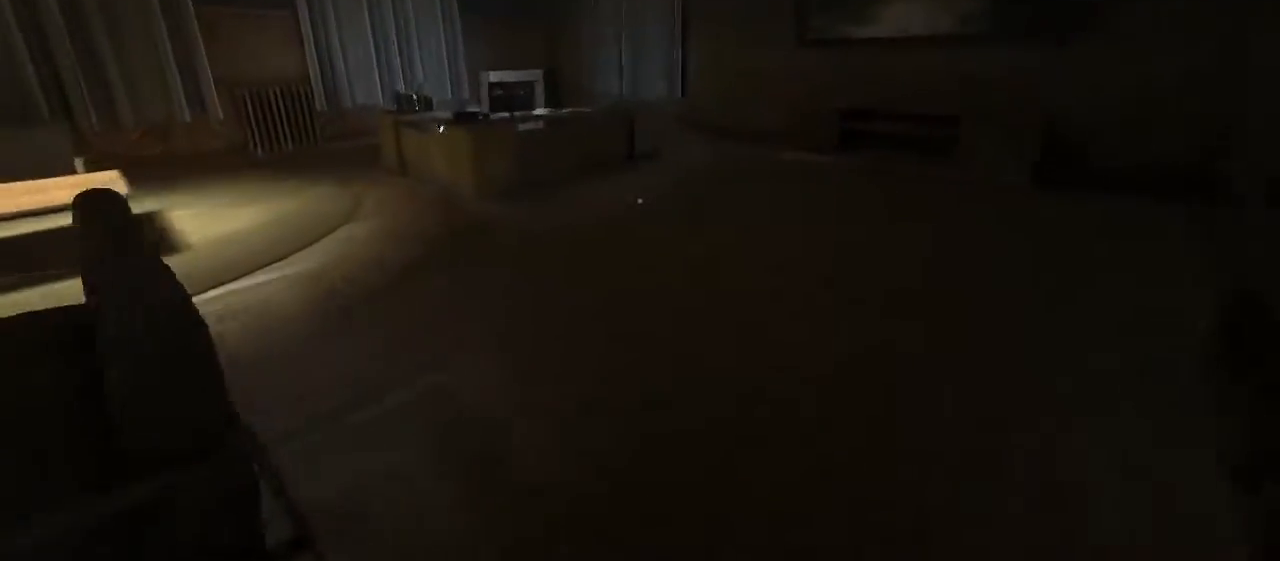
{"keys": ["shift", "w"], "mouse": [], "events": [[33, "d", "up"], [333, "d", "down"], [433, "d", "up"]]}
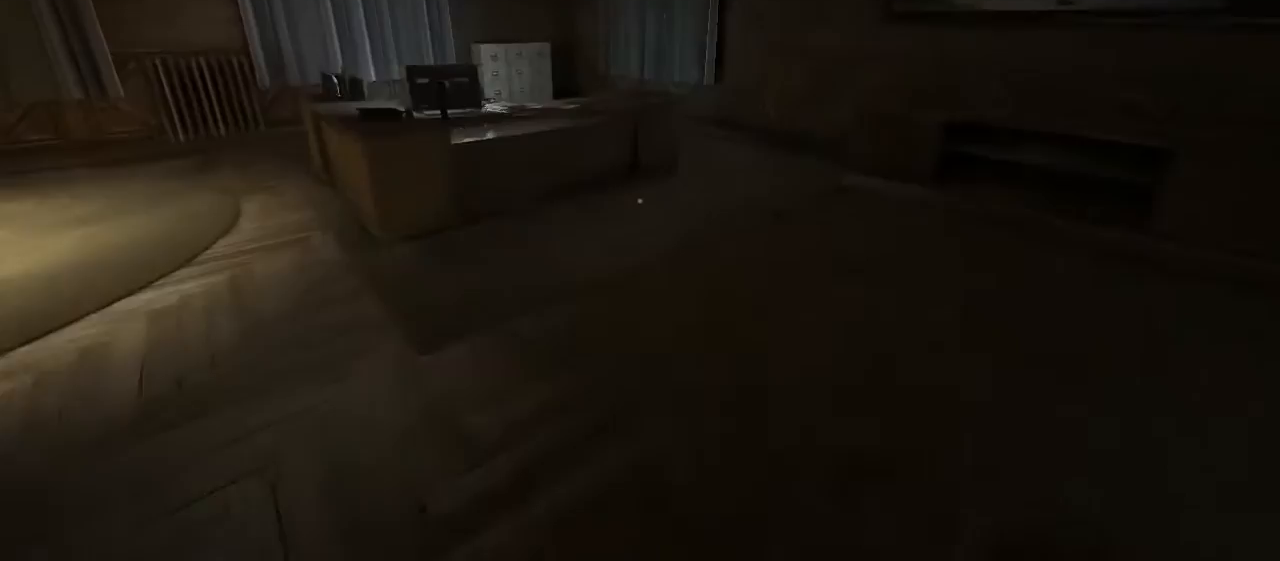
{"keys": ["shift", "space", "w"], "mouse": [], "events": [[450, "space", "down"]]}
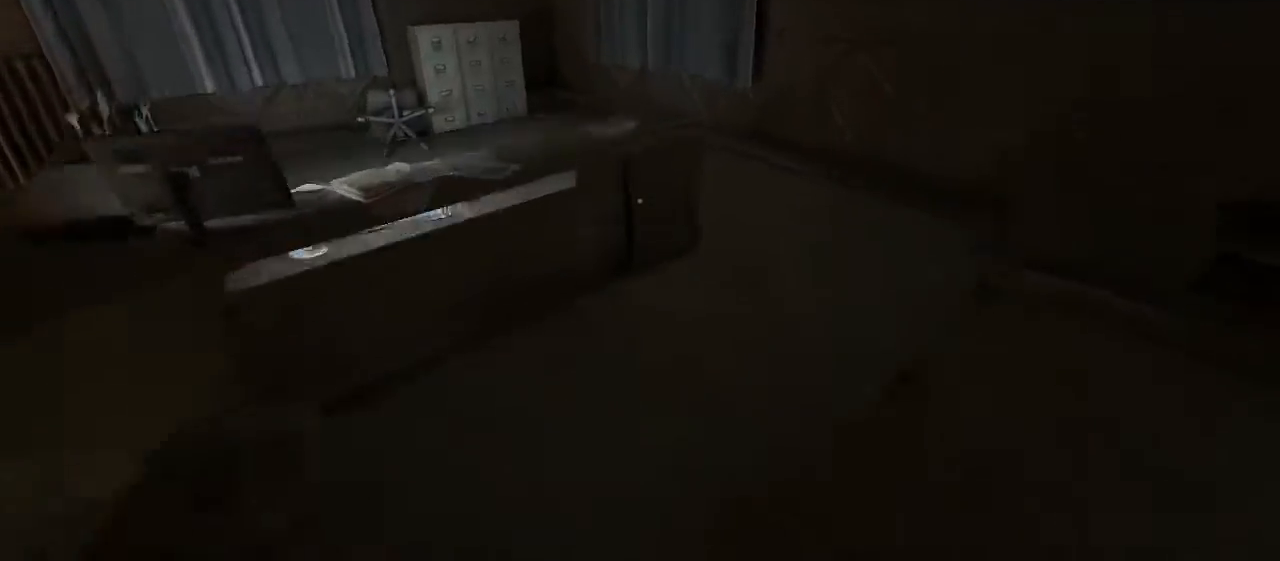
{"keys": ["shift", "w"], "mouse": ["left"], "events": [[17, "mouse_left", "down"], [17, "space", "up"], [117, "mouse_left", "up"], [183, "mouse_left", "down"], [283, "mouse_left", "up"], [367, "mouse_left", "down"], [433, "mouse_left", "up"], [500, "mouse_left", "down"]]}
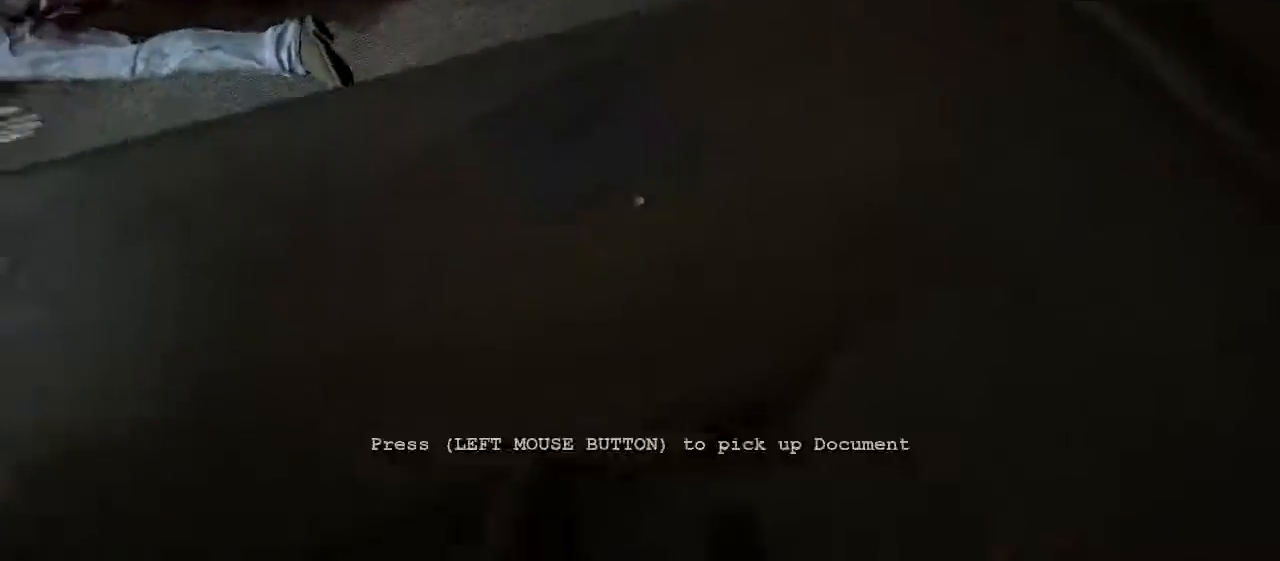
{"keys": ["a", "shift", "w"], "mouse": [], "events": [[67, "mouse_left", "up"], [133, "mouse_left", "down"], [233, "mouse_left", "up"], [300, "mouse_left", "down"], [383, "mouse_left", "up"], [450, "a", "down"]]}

Exercise aim ▸ The response must restate each line of the material above exactly and contain no images.

Result ▸
{"keys": ["shift", "w"], "mouse": [], "events": [[33, "d", "up"], [333, "d", "down"], [433, "d", "up"]]}
{"keys": ["shift", "space", "w"], "mouse": [], "events": [[450, "space", "down"]]}
{"keys": ["shift", "w"], "mouse": ["left"], "events": [[17, "mouse_left", "down"], [17, "space", "up"], [117, "mouse_left", "up"], [183, "mouse_left", "down"], [283, "mouse_left", "up"], [367, "mouse_left", "down"], [433, "mouse_left", "up"], [500, "mouse_left", "down"]]}
{"keys": ["a", "shift", "w"], "mouse": [], "events": [[67, "mouse_left", "up"], [133, "mouse_left", "down"], [233, "mouse_left", "up"], [300, "mouse_left", "down"], [383, "mouse_left", "up"], [450, "a", "down"]]}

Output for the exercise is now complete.